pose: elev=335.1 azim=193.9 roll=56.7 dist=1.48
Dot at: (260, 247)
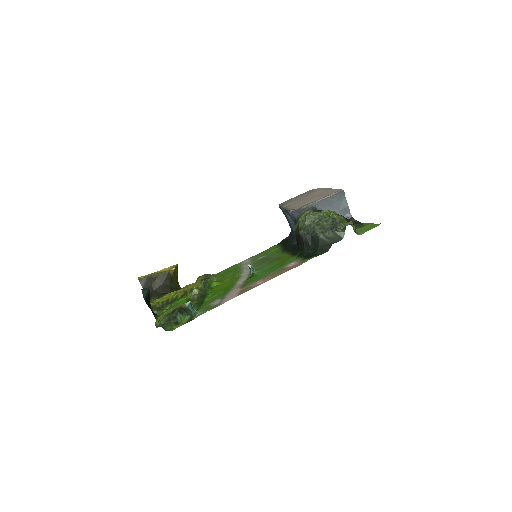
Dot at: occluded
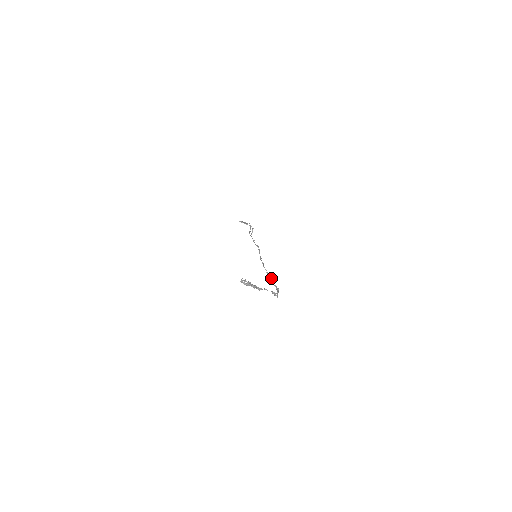
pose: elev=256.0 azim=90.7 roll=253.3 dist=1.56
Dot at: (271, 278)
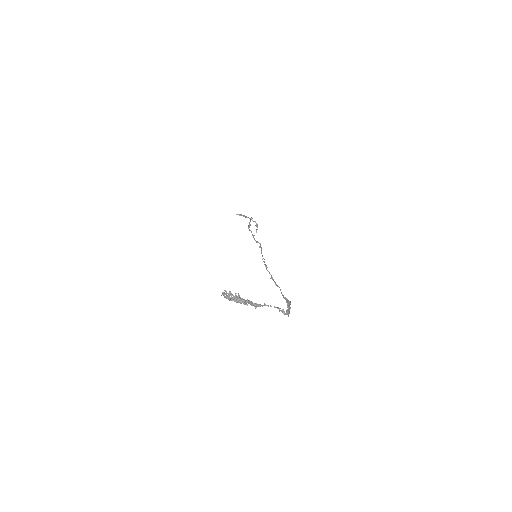
Dot at: (278, 286)
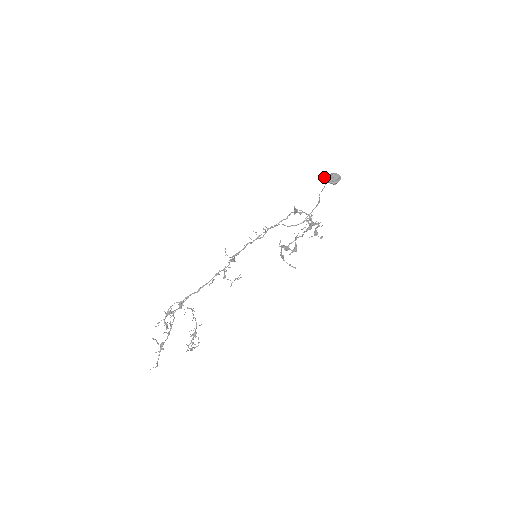
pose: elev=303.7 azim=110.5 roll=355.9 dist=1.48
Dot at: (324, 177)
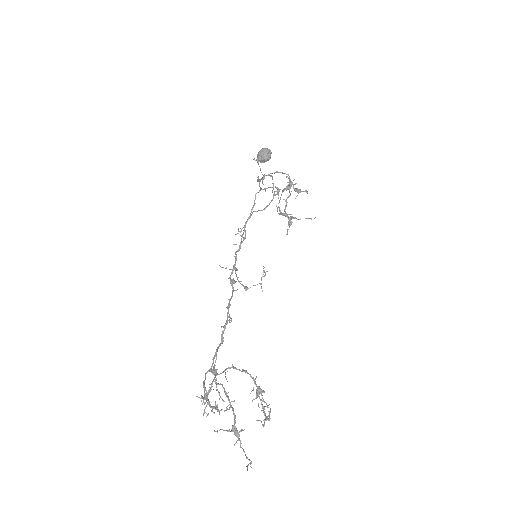
Dot at: occluded
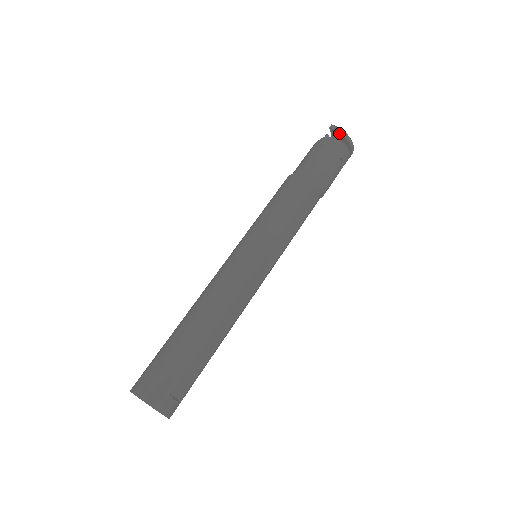
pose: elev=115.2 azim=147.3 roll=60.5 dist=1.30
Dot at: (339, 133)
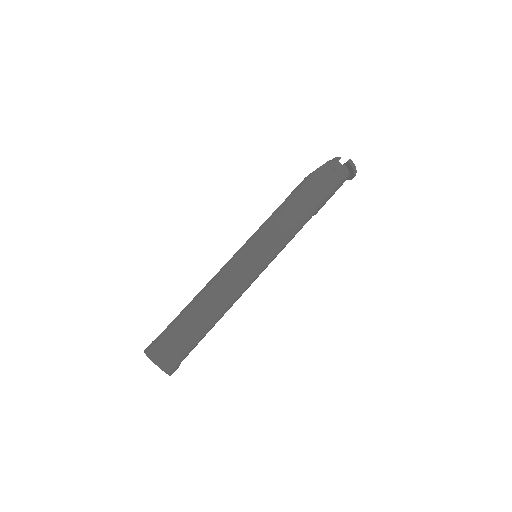
Dot at: (352, 168)
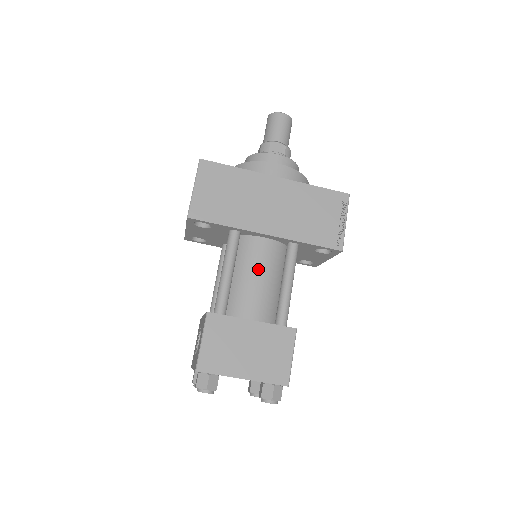
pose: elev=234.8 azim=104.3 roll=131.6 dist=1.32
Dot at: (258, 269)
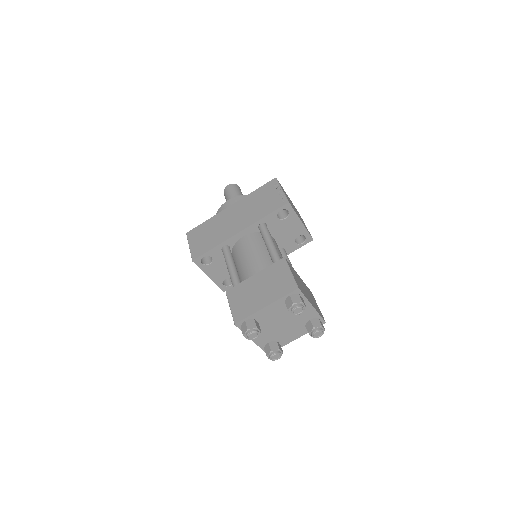
Dot at: (248, 253)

====================

What to do: Recast every item above as a numbered list of its text lines, with no blank lines. Leave out the pictures.

Task solution:
1. pose: elev=335.1 azim=193.9 roll=56.7 dist=1.48
2. Dot at: (260, 247)
3. Dot at: occluded
4. pose: elev=256.0 azim=90.7 roll=253.3 dist=1.56
5. Dot at: (271, 278)
6. Dot at: (278, 286)
7. pose: elev=303.7 azim=110.5 roll=355.9 dist=1.48
8. Dot at: (324, 177)
9. Dot at: occluded
10. pose: elev=115.2 azim=147.3 roll=60.5 dist=1.30
11. Dot at: (339, 133)
12. Dot at: (352, 168)
13. pose: elev=234.8 azim=104.3 roll=131.6 dist=1.32
14. Dot at: (258, 269)
15. Dot at: (248, 253)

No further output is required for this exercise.